Plot 1 given below shows the ratio of the sail width to Rc (the distance from the rotation center to the sail center) as a function of ‘s’. Important observations are shown under the plot.

- When s = 1 the sail width is equal to zero. Most efficient case but no sail, no power.
- When s = 0 the sail width is equal to 2*Rc. This is widest sail possible. It is not practical to take s this low as it will be shown in the next two plots.
- When s = 0.75 the sail width is equal to Rc.
- When s = 0.6 the sail width is equal 1.26Rc.

Plot 2, below, shows the ratio of power extracted by the turbine to the power available in the wind for the widest sail. This ratio is called the ABSOLUTE POWER RATIO.

- When s is decreesed from 1 the extractable power increases sharply.
- When s is decreased below 0.5 the power increase is not as drastic.
- Even if we get s to zero, maximum extractable power can not exceed two thirds of available wind power.

Note: for drag type turbines almost all the people use the power available in the wind of their calculation. The plot above shows that this is not possible, the best case scenario is that you reach 2/3 of the power available.
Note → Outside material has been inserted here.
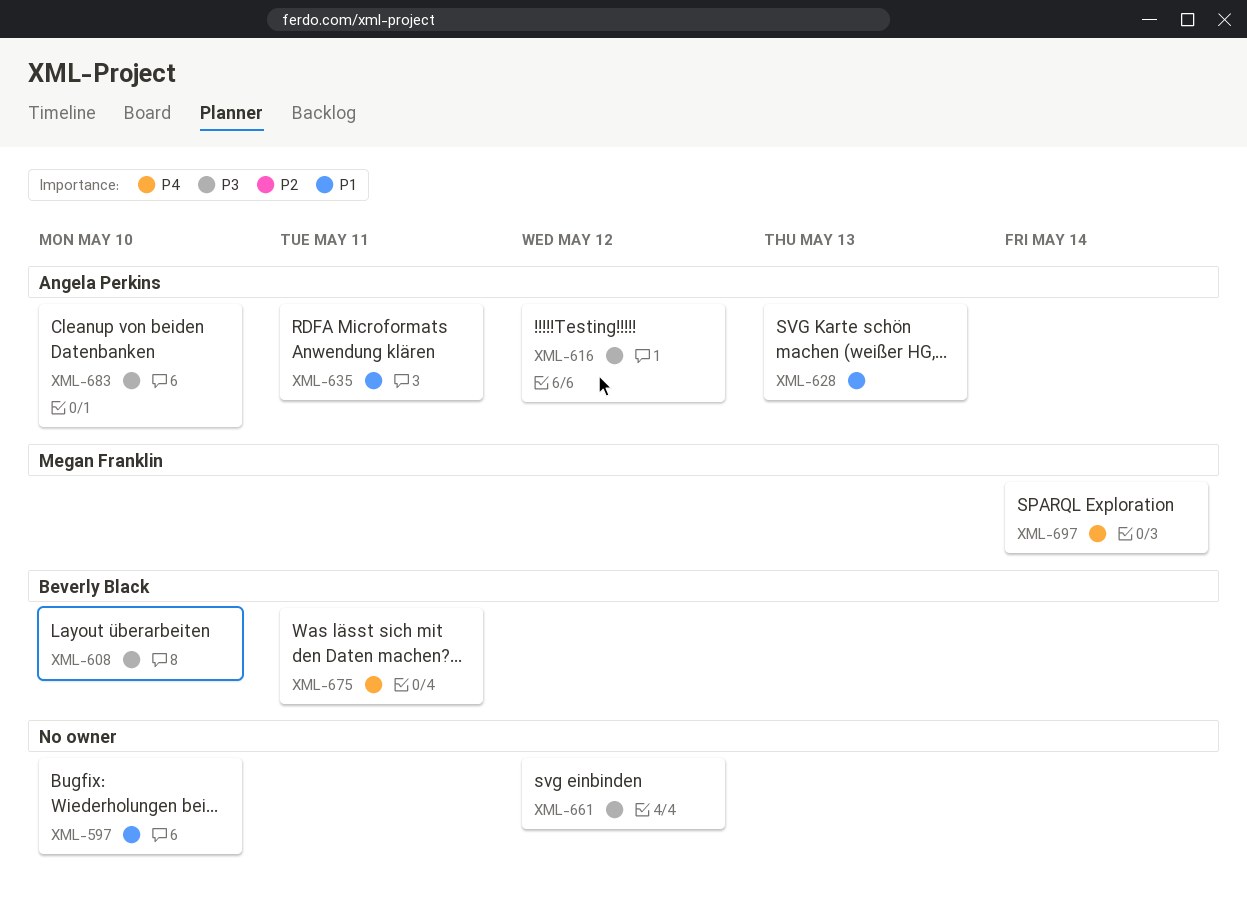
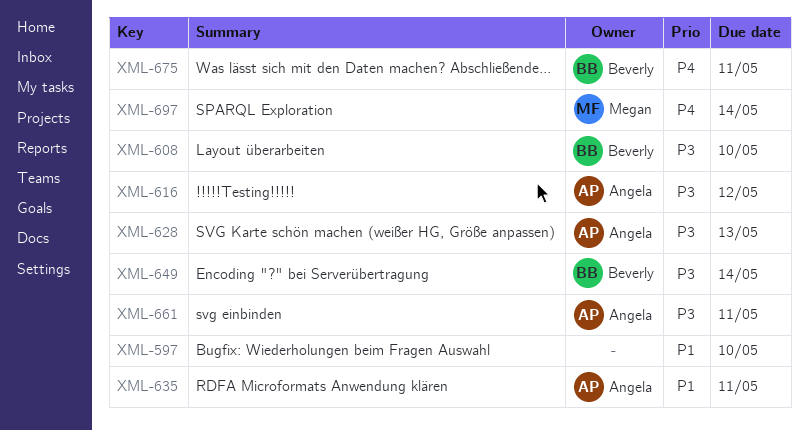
XML-628, priority: P1 -> P3
XML-649: none -> present
XML-661, owner: none -> Angela Perkins
XML-661, due: May 12 -> May 11
XML-683: present -> none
Plot 3, below, shows the ratio of the power extracted by the turbine to the max power extractable from the wind for a given sail width. This ratio is called the PELTON POWER RATION and is a good indicator of the percentage of power that can be extracted from wind.
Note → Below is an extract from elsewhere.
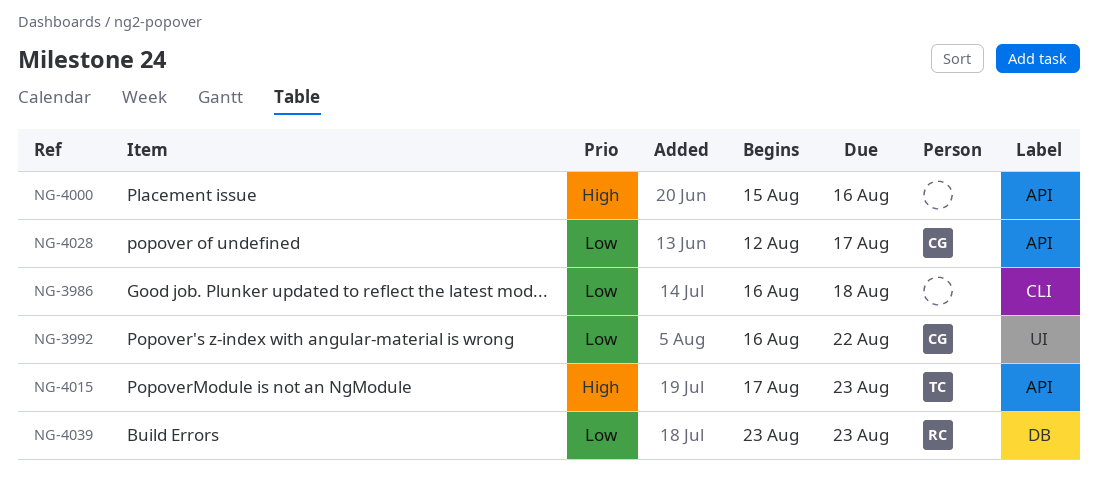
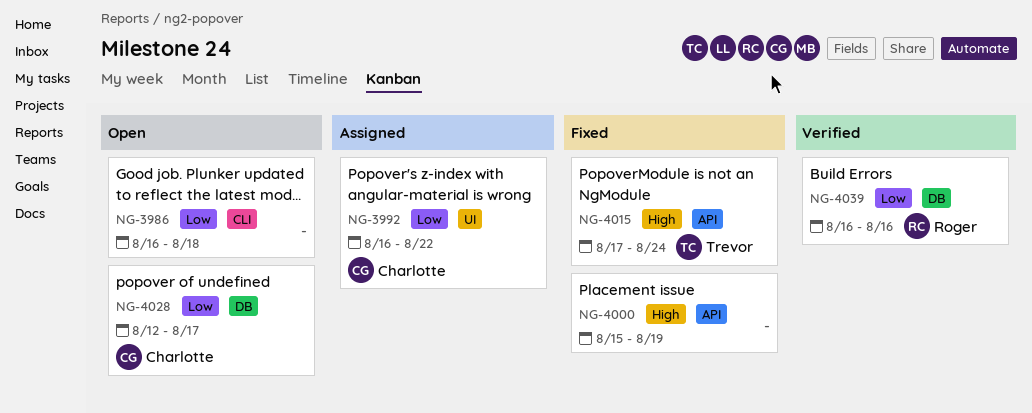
NG-4000, due: Aug 16 -> Aug 19
NG-4015, due: Aug 23 -> Aug 24
NG-4028, label: API -> DB
NG-4039, start: Aug 23 -> Aug 16
NG-4039, due: Aug 23 -> Aug 16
- At s=0.6 %83 of extractable wind power can be axtracted.
- Further decreesing s will not increase power gain that much.

In light of the equations given above with their corresponding plots one can find the desired flap type turbine design. To assist you, the designer, to do this calculation I prepared the following flash presentation. By changing the distance from the rotation center to the sail center Rc, the sail height h, the wind speed Vw and TIP POWER RATIO ‘s’ (in the green box) one can find the desired wind turbine for their specific needs. The power that can be extracted from the wind for a given design can be found in the red box on the top left corner.

My conclusion is that s = 0.6 is the optimum choice. It produces 83% (percent) of available power in the wind and the sail width is 1.26*Rc. If we take Rc=100cm then Ri (the distance between the rotation center and inner rim of the sail) will be 37cm and Ro (the distance between the rotation center and the outer rim of the sail) will be 163cm.

another good value for s is 0.5. It produces 68% (percent) of available power in the wind and the sail width is equal to Rc. If we take Rc=100cm then Ri (the distance between the rotation center and inner rim of the sail) will be 50cm and Ro (the distance between the rotation center and the outer rim of the sail) will be 150cm.